Leggo, nell’articolo di Mazzeo e Ulissi: “È comparso successivamente un aspetto che si potrebbe definire rivendicativo”. Stando al testo del 1909, sembra che nei “rivendicativi” la “costituzione paranoica” contenga elementi di una “predisposizione” più accentuata, spesso favorevole all’esaltazione ipomaniacale.
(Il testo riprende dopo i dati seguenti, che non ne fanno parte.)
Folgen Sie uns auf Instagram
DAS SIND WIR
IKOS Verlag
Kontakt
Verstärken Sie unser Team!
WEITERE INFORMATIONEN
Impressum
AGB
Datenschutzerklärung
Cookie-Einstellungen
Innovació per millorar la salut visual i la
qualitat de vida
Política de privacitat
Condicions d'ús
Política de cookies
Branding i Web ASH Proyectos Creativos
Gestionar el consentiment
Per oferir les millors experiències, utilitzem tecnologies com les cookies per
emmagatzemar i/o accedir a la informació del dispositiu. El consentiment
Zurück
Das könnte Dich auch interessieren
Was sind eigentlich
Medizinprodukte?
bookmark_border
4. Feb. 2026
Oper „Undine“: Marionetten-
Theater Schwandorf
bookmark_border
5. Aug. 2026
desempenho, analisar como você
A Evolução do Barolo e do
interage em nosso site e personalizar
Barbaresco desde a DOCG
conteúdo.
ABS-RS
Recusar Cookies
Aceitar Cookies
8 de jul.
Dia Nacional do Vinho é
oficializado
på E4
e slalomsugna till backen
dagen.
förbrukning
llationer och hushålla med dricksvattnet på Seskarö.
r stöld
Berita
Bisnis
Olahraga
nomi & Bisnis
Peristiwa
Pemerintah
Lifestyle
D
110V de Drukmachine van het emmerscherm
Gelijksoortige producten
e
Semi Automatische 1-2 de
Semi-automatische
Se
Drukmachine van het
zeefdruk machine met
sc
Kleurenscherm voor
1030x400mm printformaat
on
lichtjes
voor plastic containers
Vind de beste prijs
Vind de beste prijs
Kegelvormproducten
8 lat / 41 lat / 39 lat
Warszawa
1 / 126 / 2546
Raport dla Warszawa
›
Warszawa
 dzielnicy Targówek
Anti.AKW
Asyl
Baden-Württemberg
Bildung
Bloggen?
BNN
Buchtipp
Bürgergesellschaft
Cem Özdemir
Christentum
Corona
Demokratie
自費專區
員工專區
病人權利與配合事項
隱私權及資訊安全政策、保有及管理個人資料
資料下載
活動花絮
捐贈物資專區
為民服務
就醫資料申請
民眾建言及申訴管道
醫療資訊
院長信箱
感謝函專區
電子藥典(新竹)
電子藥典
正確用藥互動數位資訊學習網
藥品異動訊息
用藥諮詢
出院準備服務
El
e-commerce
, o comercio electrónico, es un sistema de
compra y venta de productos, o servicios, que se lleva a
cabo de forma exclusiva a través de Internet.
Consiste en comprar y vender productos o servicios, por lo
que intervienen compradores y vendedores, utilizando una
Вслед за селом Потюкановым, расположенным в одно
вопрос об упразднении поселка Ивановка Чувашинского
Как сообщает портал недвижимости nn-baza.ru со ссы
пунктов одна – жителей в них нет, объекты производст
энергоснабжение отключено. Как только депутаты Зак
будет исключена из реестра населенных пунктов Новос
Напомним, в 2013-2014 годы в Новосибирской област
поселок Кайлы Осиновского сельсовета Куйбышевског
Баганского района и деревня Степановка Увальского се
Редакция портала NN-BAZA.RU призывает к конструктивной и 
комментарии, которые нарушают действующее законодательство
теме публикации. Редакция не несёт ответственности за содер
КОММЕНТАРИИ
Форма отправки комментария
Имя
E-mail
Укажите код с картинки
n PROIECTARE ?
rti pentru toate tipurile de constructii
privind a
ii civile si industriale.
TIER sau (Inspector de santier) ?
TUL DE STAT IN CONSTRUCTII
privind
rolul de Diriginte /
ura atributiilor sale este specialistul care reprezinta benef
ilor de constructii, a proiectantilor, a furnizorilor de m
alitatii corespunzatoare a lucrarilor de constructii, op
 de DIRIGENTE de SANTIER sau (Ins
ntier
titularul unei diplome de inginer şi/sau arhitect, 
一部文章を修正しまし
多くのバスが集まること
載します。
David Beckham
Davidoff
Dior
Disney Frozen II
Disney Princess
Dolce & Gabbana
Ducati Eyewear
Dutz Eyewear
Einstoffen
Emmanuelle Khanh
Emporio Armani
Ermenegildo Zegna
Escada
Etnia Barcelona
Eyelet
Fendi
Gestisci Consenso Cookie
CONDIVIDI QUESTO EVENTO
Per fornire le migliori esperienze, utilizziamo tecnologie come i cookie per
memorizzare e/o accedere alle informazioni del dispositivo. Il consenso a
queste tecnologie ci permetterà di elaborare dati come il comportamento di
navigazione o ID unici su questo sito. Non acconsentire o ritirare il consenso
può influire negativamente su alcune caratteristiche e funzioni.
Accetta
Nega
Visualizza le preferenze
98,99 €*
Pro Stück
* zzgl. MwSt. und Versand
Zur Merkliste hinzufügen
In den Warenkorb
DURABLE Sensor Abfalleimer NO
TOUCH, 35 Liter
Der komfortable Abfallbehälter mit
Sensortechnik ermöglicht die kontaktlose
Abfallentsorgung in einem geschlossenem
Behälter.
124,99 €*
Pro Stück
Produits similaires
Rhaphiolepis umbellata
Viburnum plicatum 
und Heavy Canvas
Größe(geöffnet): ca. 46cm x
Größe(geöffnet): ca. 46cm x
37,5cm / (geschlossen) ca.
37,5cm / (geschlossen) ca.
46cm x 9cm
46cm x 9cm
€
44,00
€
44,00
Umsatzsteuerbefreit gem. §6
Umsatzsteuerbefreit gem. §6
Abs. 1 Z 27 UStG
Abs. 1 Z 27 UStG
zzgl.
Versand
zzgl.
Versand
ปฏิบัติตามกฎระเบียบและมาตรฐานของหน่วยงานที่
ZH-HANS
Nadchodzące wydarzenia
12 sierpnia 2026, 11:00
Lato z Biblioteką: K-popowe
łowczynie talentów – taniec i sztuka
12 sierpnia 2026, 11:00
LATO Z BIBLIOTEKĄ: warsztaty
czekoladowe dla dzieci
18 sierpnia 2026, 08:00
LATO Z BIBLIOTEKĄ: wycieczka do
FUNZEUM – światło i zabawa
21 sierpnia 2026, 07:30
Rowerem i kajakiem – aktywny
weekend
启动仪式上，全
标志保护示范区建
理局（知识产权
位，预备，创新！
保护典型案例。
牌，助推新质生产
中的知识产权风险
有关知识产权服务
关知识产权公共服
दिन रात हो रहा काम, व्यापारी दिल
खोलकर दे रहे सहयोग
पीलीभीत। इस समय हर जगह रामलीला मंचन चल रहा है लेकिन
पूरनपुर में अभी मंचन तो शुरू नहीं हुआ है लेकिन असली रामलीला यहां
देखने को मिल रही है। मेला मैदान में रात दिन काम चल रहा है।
Nel delirio di rivendicazione emergerebbe sovente, tra i vari meccanismi, una “idea fissa che si impone alla mente in modo ossessivo”, che “orienta da sola l’attività intera” e che “la esalta in base agli ostacoli incontrati”. Nella fase “rivendicativa” del paziente – mi domando – sono emersi elementi di questa natura? La sua “pretesa di una riabilitazione”, di cui si parla nell’articolo, e assimilabile a quanto detto sopra?
La concezione “psicogenica” della paranoia e dei suoi deliri costitutivi – che influenzò anche Kraepelin nella stesura dell’ottava edizione del suo trattato – domina la clinica francese fino alla seconda guerra mondiale. Concezione “costituzionalista” ma insieme “psicogenica”, e quindi aperta a sollecitazioni e a integrazioni. La rapida annotazione psicoanalitica di Arieti prima citata trova precisi riscontri già a partire dalla letteratura clinica francese dei primi quarant’anni del ‘900. In questa congiuntura, il denominatore comune fu proprio lo sviluppo di un continuo confronto tra psichiatria clinica e psicoanalisi (Roudinesco, 1986).
Non avendo avuto contatti diretti con il paziente ed avendo seguito solo attraverso comunicazioni scritte il percorso terapeutico prescelto, mi sono limitato ad alcune osservazioni di metodo.
Un primo e limitato confronto, dunque, nel quale e emersa, in ogni caso, una difficolta molto spesso presente nelle équipe terapeutiche dei Dipartimenti di Salute Mentale: la difficoltà – già messa a fuoco da Tanya Luhrmann anche a partire da un vertice osservativo di tipo antropologico – di armonizzare e di integrare “le due menti” (two minds) della psichiatria (Luhrmann, 2000): l’approccio farmacologico e quello psicoterapico; più in particolare, il paradigma biologico e quello psicoanalitico (Kandel, 2005).
Sviluppandosi nell’ambito della psichiatria, un’epistemologia clinica – intesa come epistemologia applicata e definibile come epistemologia della connessione  lavorerà al superamento di queste barriere, che rendono troppo spesso insufficiente e inefficace ogni scelta terapeutica.